14. A system for fluorescent measurement comprising a case comprising at least one light emitting diode (“LED”) and an optical filter, the case being attached to a portable electronic device comprising a camera, a processor, and an interface.

15. The system according to claim 14, wherein the processor comprises logic to enable a user to activate the at least one LED.

16. The system according to claim 14, wherein the processor comprises logic to enable the user to capture an image using the camera.

17. The system according to claim 16, wherein the image comprises a fluorescent emission from a plurality of fluorescent sensors.

18. The system according to claim 17, wherein the processor comprises logic to measure the intensity of the fluorescent emission from the plurality of fluorescent sensors.

19. The system according to claim 18, wherein the processor comprises logic to enable the user to calculate an amount of an analyte based on the intensity of the fluorescent emission.

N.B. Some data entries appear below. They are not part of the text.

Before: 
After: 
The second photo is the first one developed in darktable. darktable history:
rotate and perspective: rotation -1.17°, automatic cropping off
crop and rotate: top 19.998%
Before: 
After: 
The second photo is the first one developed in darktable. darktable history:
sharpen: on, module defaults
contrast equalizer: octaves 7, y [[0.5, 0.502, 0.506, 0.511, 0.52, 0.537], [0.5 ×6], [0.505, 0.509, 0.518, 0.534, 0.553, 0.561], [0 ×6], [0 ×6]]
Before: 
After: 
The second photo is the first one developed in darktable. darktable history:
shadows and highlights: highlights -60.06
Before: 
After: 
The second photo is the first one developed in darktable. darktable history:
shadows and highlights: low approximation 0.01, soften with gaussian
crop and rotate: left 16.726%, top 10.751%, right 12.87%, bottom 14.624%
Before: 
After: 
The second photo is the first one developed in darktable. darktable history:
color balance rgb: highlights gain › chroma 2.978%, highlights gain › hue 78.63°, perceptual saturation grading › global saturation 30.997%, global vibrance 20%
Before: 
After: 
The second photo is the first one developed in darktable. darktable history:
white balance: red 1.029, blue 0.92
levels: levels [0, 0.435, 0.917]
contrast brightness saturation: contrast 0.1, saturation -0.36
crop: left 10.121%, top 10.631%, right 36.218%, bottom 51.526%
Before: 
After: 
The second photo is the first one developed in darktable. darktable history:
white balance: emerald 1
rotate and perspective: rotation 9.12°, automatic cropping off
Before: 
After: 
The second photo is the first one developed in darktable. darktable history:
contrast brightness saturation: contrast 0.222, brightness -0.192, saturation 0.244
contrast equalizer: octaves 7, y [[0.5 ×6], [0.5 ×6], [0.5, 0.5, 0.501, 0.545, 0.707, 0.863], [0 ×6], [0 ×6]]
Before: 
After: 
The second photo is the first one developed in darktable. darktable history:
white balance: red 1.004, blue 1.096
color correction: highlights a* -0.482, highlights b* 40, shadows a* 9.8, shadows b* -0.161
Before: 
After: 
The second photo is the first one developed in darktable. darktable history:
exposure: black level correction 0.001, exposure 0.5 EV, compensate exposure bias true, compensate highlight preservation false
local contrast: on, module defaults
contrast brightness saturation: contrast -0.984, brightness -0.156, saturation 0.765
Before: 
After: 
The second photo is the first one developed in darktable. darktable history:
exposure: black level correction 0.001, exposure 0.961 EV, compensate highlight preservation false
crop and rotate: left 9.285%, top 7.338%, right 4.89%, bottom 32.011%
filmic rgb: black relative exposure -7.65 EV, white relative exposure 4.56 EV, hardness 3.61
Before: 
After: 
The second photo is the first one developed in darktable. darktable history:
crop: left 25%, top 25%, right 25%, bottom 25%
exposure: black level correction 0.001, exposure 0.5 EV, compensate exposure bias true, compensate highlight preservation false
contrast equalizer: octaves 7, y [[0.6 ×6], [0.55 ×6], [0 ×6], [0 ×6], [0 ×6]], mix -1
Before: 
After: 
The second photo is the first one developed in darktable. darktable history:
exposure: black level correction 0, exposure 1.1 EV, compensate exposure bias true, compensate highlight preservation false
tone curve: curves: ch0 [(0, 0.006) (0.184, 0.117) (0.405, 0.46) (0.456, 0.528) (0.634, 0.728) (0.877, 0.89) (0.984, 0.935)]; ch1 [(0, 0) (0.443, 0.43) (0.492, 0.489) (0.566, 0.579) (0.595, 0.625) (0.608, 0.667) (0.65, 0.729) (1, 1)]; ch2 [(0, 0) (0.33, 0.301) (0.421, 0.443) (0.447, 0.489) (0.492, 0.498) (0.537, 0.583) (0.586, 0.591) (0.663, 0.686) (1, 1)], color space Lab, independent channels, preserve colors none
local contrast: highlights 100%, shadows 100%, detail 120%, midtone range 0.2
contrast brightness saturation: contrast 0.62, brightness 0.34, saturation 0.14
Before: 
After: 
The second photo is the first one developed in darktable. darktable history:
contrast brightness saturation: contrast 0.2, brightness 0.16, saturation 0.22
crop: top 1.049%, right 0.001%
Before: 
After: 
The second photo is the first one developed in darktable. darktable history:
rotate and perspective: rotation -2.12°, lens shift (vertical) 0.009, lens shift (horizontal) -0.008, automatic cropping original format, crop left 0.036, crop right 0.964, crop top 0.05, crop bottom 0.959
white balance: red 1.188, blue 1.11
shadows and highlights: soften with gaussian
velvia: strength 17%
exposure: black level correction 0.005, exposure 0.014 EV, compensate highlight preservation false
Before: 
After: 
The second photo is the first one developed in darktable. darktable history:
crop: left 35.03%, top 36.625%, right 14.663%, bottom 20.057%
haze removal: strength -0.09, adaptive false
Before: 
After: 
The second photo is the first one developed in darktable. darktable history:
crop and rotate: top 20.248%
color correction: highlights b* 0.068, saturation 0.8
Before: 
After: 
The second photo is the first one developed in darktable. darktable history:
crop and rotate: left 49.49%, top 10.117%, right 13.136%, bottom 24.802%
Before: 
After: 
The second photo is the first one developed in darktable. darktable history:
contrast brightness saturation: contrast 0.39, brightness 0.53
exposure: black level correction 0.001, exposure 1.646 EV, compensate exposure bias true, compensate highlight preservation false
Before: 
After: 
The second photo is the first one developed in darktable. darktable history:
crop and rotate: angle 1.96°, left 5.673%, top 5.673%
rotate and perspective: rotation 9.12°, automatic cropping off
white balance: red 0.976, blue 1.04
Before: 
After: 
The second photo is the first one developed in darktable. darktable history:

20. The system according to claim 16, wherein the processor comprises logic to store the image in a memory on the portable electronic device.

21. The system according to claim 14, wherein the optical filter is positioned on the case to cover a lens on the portable electronic device.

22. The system according to claim 21, wherein the case further comprises a microcontroller.

23. The system according to claim 22, wherein the microcontroller is configured to operate the at least one LED.

24. The system according to claim 14, wherein the case comprises an optical chamber positioned over the camera on the portable electronic device, the optical chamber comprising the at least one LED and the optical filter.

25. The system according to claim 14, wherein the processor comprises logic to wirelessly transmit an image and related information to another portable electronic device.